Brantley, coached by former Florida quarterback Kerwin Bell, led Trinity Catholic to a state title in 2006 and signed with Florida a few months later even though Tebow had already established himself as the face of the program.
Brantley went 27-1 as a high school starter and broke the state record for career touchdown passes with 99, topping the previous record shared by Tebow and former Florida State quarterback Xavier Lee. Brantley threw 41 touchdown passes as a junior and 41 more as a senior.
But he had to wait his turn in Gainesville.
"It's a pleasure to be Tim Tebow's backup," said Brantley, whose father [John] and uncle [Scot] played for the Gators. "He's one of the greatest players in college football history. To learn from him and be around him, I think it's a huge opportunity for me."
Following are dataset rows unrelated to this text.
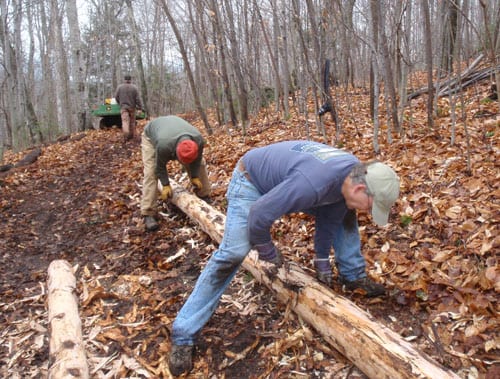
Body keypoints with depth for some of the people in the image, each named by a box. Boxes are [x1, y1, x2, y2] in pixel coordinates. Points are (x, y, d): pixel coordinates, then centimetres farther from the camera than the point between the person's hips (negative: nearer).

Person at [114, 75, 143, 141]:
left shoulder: (119, 87, 2)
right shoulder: (134, 88, -2)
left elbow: (116, 96, 7)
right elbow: (138, 99, -6)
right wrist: (140, 107, -1)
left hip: (123, 107, -1)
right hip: (132, 107, 1)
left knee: (125, 121, -11)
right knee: (132, 122, 13)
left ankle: (126, 135, -31)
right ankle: (131, 136, 20)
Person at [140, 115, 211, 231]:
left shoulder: (199, 140, -35)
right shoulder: (164, 145, -47)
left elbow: (196, 160, -13)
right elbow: (160, 166, -27)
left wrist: (195, 177, -16)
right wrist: (166, 185, -22)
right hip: (152, 135, -4)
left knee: (200, 162, -1)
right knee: (151, 172, -20)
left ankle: (203, 196, 15)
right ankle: (148, 214, -19)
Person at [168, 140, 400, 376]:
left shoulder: (356, 174, -14)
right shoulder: (312, 183, -42)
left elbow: (329, 217, 2)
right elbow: (259, 214, -36)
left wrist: (322, 259, 7)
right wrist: (267, 251, -17)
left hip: (286, 178, 8)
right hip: (251, 180, -8)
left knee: (343, 214, 6)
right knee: (233, 253, -21)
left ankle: (353, 277, 24)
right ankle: (183, 334, -13)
Tebow has played through a nagging shoulder injury, back pain, a hyper-extended knee and a broken hand. Although Brantley and his teammates expect Tebow to return in time for LSU, they also are preparing to play without him. In essence, they're getting a glimpse of the future.
"We've seen what he can do," receiver David Nelson said. "We know he's a tremendous quarterback and we know that he's a tremendous player. We see him every day in practice, we know the throws he makes, the effort he gives us in practice, we see the kind of quarterback he brings to the table."
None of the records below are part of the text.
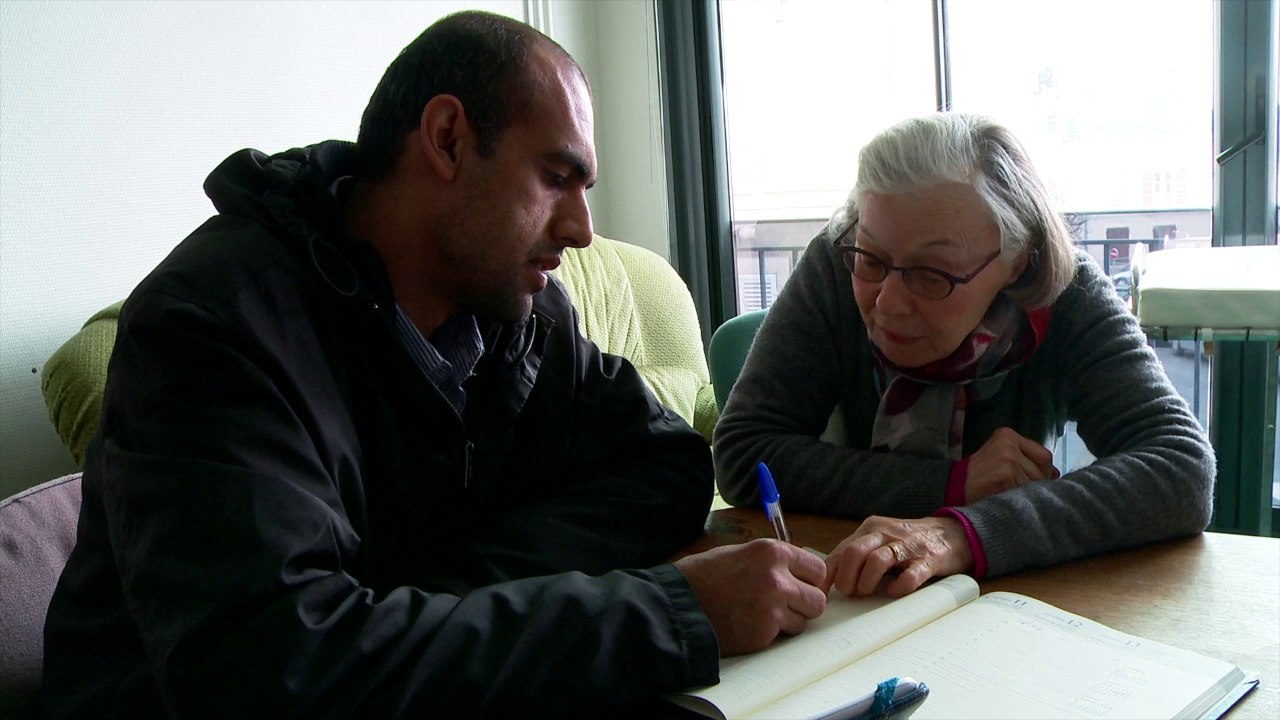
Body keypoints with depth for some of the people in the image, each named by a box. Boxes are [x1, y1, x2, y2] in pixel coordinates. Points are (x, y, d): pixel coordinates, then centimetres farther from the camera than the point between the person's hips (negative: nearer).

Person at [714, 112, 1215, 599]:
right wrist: (953, 485, -23)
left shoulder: (1069, 299, -15)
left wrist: (966, 533, -37)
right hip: (850, 601, 0)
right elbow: (742, 453, -18)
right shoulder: (834, 270, -15)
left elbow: (1184, 471, -24)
Although the Gators are saying all the right things about Brantley, the bottom line is his first career start could come on the road, in front of a hostile crowd and in a night game at Baton Rouge. Since 2000, the Tigers are 45-4 at home in night games, including 31 in a row.
Is Brantley ready for the spotlight?
"I think I'll be ready after these next two weeks," he said. "What gives me the confidence is our coaches and the players around me. We've got so many play-makers at this school, and to go in there and see those play-makers in the huddle with you, that gives you confidence that they're going to help you out as much as you need it."
It's also helped being around Tebow for two years.
"He's taught me a lot of things, just outside the meeting room, without coaches. He's taught me so much about this offense," Brantley said. "Just watching him out there everyday, you can go by that and watch what he does and learn from that."